Tanzania: Rice farmers lose appeal against Kapunga project
By Faustine Kapama
Some famers from Mbeya Region have lost an appeal case, seeking to invalidate the High Court's decision on demand over 1bn/- as compensation and damages against Kapunga Rice Project, which was accused of maliciously damaging their rice.
This follows the decision of the Court of Appeal to "strike out" for being time barred the appeal lodged by five farmers, the appellants, who had sued, by way of representative suit, the Kapunga Rice Project, the respondent, before the High Court at Mbeya.
Justices Shaban Lila, Winfrida Korosso and Lugano Mwandambo ruled against the appellants, Mayira Mayira, Daudi William, Alatwinusa Ndege, Baraka Mkwawa and Sadick Mwasumbi after upholding a ground of objection raised by the respondent that their appeal was incompetent.
'We are of firm view that the appeal before us is incompetent for being time barred. In the end, the (.....) preliminary point of objection is sustained.
Consequently, we strike out the appeal with costs for being time barred," they ruled.
The justices noted in the instant appeal that the date of delivery of judgment sought to be challenged was January 25, 2019, while the notice of appeal was filed on the February 25, 2019 and the Memorandum of Appeal was filed on September 13, 2019.
They pointed out that in terms of Rule 90(l) (a) of the Court of Appeal Rules, everything being equal, the Memorandum of Appeal should have been filed on or before April 25, 2019.
During hearing, the appellants had argued that the 60 days required to file the Memorandum of Appeal do not apply to the instant appeal, since they had written a letter on February 23, 2019 requesting for copies of judgment and proceedings in line with the proviso to Rule 90(1) of the Rules.
Hence, they submitted, the issued certificate of delay from the Deputy Registrar that excludes the period from February 23, 2019 up to August 19, 2019 has to be considered.
According to them, upon such consideration, then clearly, the appeal is within time, the Memorandum of Appeal having been filed on September 13, 2019.
The justices said that having scrutinised the record of appeal they failed to see the letter requesting for copies of proceedings, judgment and decree alleged to have been filed on February 23, 2019.
"We are aware that the certificate of delay found on the record of appeal makes reference to this letter, and a copy of the same is attached to the appellants written submissions," they said.
The justices were, however, quick to pointy out that the alleged letter is nowhere to be found in the record of appeal and, thus, agreed with the counsel for the respondent that there is no letter from the appellants seeking for copies of proceedings, judgment and decree in the record of appeal.
"In the absence of the letter as required by Rule 90 (1) and (3) of the Rules, the appellants cannot benefit from the exception to Rule 90(1) of the Rules.

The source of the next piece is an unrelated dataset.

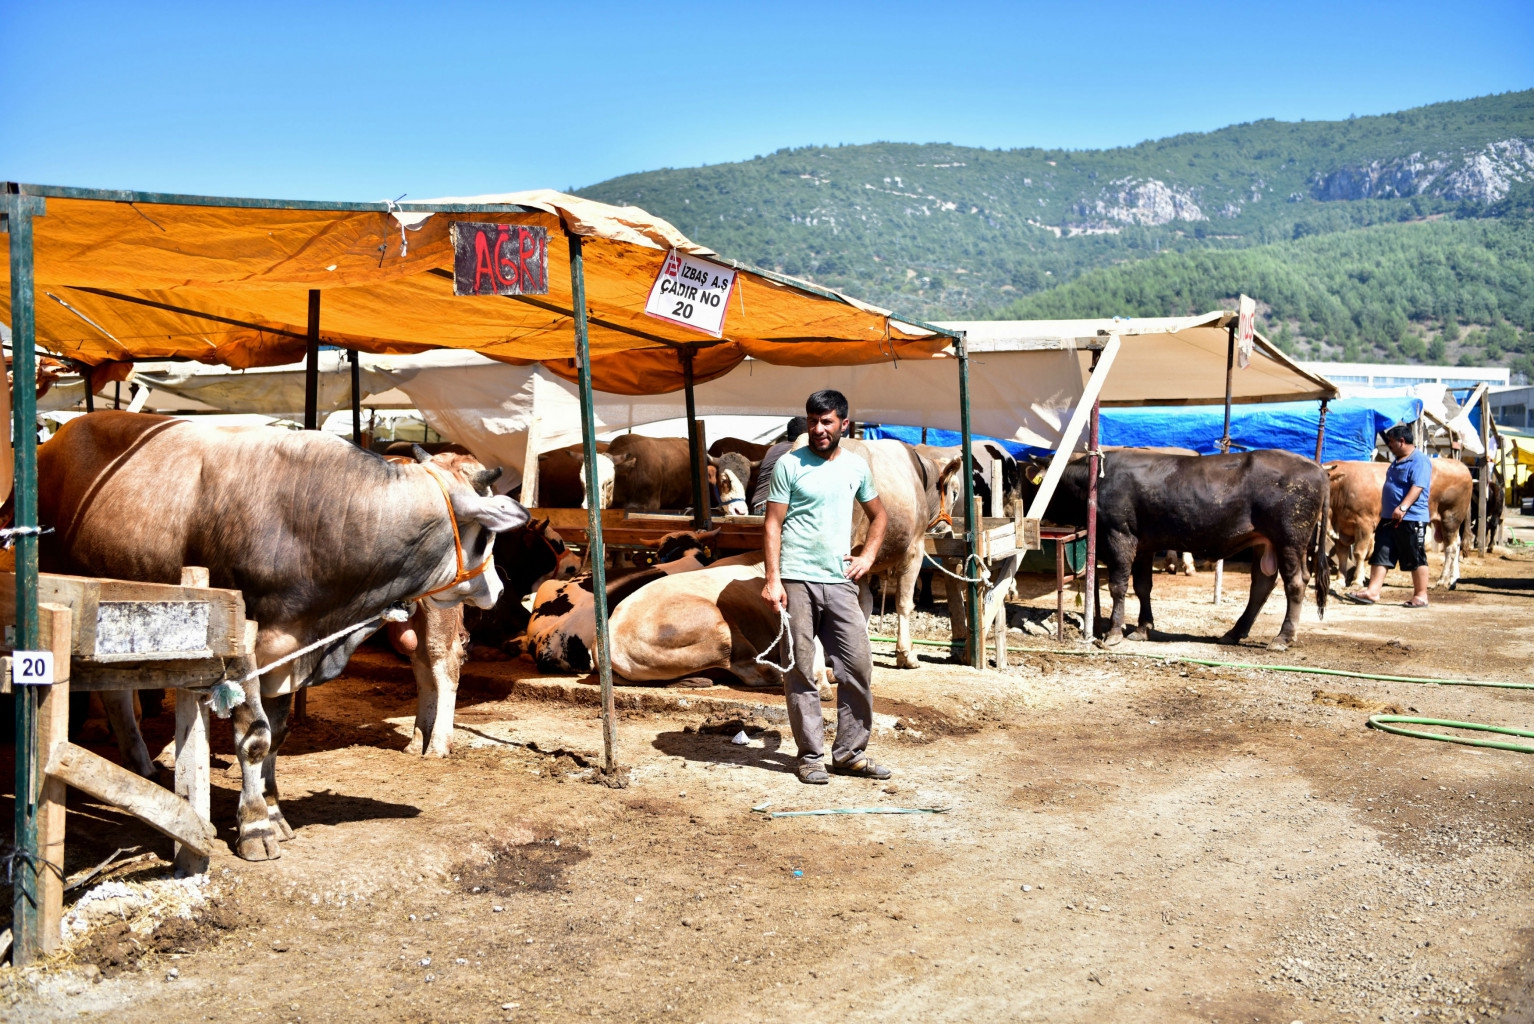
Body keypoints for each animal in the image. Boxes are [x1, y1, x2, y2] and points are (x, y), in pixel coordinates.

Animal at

Rule 90(3) of the Rules makes it mandatory for an application in written form to be served on the respondent," they said.
The respondent had submitted that he was not served with a copy of the said letter and the appellants were unable to confirm or give evidence on whether or not the said letter if it was there, was served on the respondent.
"Under the circumstances, in the absence of any evidence to the contrary, we hold that there was no written application from the appellants requesting for copies of proceedings, judgment and decree for the purposes of the intended," the justices said.
The appellants had invited the Court to be guided by the overriding objective principle in determining the preliminary objection raised by the respondent.
The justices, however, pointed out that the issue under determination related to limitation of time which touches on the jurisdiction of the Court.
This being the case, they said, non-compliance with the procedures related to limitation of time could not be said to be technicality to be cured by the overriding objective and that where the issue is that the appeal is time barred it means that the Court cannot entertain it for lack of jurisdiction.
"Such an issue goes to the core of the determination of the case. For the foregoing reasons, we decline to accept the invitation to overlook such an issue of jurisdiction that the appeal is time barred.
The overriding objective principle is under the circumstances inapplicable," the justices said.
By way of a representative suit, Mayira Mayira, Daudi William, Alatwinusa Ndege, Baraka Mkwawa and Sadick Mwasumbi sued the respondent in the High Court of Tanzania at Mbeya, claiming payment of 800,248,500/- being compensation for the alleged malicious destruction of the appellants' rice.
The appellants also pushed for general damages amounting to 300m/- or as it may be assessed by the trial court. After a full trial, judgment was entered for the respondent.
Dissatisfied, the appellants decided to take the matter to the Court of Appeal for final determination.